There were craning necks in the audience, as if a sudden itch had affected them all, and the word “Robots” ran across the length and breadth of the hall in thousands of intakes of breath.
“You can see them without trouble,” Gladia’s voice rang out. “Daneel, Giskard, stand up.”
The two robots rose at once behind her.
“Step to either side of me,” she said, “so that my body does not block the view.—Not that my body is large enough
to do much blocking, in any case.
“Now let me make a few things clear to all of you. These two robots did not come with me in order to service me. Yes, they help run my establishment on Aurora, along with fifty-one other robots, and I do no work for myself that I wish a robot to do for me. That is the custom on the world on which I live.
“Robots vary in complexity, ability, and intelligence and these two rate very high in those respects. Daneel, in particular, is, in my opinion, the robot, of all robots, whose intelligence most nearly approximates the human in those areas where comparison is possible.
“I have brought only Daneel and Giskard with me, but they perform no great services for me. If you are interested, I dress myself, bathe myself, use my own utensils when I eat, and walk without being carried.
“Do I use them for personal protection? No. They protect me, yes, but they equally well protect anyone else who needs protection. On Solaria, just recently, Daneel did what he could to protect Captain Baley and was ready to give up his existence to protect me. Without him, the ship could not have been saved.
“And I certainly need no protection on this platform. After all, there is a force field stretched across the stage that is ample protection. It is not there at my request, but it is there and it supplies all the protection I need.
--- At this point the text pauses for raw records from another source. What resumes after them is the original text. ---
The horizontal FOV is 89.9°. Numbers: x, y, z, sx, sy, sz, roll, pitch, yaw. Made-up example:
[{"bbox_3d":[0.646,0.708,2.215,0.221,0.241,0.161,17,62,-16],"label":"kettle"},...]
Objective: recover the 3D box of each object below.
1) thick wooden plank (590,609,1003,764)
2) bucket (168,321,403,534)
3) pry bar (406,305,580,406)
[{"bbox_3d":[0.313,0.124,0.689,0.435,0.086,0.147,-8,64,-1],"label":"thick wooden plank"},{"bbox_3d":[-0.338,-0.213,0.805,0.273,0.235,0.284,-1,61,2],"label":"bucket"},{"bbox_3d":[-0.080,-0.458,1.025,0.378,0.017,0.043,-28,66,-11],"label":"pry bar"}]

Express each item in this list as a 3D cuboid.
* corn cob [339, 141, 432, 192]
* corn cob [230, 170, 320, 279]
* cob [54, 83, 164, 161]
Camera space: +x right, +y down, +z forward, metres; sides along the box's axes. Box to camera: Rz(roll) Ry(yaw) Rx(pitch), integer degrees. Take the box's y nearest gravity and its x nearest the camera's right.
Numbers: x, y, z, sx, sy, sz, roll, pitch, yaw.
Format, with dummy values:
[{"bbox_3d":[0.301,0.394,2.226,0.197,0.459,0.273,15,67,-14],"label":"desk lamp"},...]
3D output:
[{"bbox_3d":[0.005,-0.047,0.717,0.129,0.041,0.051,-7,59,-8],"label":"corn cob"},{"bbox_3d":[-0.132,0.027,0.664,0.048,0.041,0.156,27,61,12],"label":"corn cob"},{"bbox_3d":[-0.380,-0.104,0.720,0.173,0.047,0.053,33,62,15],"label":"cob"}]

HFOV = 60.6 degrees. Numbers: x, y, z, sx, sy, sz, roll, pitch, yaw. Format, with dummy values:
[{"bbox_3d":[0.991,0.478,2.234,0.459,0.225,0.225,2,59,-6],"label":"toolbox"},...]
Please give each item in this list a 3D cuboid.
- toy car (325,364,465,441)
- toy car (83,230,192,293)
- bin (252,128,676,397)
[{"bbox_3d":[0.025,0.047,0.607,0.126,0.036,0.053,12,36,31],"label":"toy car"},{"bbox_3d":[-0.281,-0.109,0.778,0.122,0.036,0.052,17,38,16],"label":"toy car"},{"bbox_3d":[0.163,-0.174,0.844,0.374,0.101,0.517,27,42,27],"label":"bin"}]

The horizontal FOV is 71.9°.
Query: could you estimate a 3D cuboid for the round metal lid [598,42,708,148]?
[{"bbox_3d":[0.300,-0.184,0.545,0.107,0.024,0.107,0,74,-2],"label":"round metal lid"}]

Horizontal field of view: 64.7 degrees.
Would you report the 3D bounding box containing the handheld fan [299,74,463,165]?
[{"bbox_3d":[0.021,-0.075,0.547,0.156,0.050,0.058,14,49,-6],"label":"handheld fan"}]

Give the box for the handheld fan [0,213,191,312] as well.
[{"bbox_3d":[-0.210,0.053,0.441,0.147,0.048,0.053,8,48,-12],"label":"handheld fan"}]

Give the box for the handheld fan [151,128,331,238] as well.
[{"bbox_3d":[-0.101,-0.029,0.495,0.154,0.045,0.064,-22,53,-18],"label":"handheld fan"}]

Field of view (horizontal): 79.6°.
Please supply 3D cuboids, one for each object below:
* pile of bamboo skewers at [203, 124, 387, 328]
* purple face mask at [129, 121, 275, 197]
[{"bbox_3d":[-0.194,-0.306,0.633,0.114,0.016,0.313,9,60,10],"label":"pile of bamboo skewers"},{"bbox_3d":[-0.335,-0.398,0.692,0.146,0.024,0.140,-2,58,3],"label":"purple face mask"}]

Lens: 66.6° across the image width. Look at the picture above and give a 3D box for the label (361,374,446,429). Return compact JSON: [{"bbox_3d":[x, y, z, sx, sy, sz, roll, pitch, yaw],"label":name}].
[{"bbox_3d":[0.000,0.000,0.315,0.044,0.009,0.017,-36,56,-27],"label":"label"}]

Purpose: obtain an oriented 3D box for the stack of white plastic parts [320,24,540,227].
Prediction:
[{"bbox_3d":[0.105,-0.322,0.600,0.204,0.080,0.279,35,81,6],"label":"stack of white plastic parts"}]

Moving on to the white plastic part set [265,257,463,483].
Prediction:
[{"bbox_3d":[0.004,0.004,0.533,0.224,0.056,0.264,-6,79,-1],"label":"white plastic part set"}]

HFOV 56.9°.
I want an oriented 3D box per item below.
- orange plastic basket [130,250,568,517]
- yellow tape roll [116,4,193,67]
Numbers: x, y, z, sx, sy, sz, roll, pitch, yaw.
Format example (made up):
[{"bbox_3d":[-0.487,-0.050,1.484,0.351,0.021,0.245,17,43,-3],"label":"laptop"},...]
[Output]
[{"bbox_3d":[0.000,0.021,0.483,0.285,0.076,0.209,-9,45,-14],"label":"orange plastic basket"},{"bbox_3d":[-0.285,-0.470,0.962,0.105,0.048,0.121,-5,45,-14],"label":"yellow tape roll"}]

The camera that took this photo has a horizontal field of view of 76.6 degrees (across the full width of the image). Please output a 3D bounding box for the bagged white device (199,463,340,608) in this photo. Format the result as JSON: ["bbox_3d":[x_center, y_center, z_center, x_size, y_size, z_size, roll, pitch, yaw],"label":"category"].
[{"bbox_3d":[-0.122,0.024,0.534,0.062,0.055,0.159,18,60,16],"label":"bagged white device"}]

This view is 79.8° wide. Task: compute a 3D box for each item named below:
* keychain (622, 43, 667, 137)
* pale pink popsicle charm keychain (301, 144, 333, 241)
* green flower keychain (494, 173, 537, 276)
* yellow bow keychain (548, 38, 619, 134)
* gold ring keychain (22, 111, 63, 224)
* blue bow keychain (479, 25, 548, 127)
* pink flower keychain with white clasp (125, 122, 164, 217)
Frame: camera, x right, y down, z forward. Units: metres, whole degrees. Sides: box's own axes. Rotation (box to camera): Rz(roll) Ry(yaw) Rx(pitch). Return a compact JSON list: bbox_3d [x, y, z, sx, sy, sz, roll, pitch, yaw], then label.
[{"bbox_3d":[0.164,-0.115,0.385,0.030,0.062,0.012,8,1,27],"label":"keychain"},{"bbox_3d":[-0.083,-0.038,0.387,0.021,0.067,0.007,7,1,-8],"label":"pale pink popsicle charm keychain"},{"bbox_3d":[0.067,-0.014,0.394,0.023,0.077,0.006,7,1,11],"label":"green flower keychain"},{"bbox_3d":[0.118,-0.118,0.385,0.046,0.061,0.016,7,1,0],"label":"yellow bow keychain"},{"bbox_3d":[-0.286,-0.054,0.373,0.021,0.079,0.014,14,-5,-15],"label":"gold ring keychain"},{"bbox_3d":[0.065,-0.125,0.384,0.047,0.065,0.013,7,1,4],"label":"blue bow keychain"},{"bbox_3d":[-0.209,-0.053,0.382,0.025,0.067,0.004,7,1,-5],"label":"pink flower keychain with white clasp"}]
“Then why are my robots here with me?
“Those of you who know the story of Elijah Baley, who freed Earth of its Spacer overlords, who initiated the new policy of settlement, and whose son led the first human being to Baleyworld—why else is it called that?—know that well before he knew me, Elijah Baley worked with Daneel. He worked with him on Earth, on Solaria, and on Aurora—on each of his great cases. To Daneel, Elijah Baley was always ‘Partner Elijah.’ I don’t know if that fact appears in his biography, but you may safely take my word for it. And although Elijah Baley, as an Earthman, began with a strong distrust of Daneel, a friendship between them developed. When Elijah Baley was dying, here on this planet over sixteen decades ago, when it was just a cluster of prefabricated houses surrounded by garden patches, it was not his son who was with him in his last moment. Nor was it I” (For a treacherous moment, she thought her voice would not hold steady.) “He sent for Daneel and he held on to life until Daneel arrived.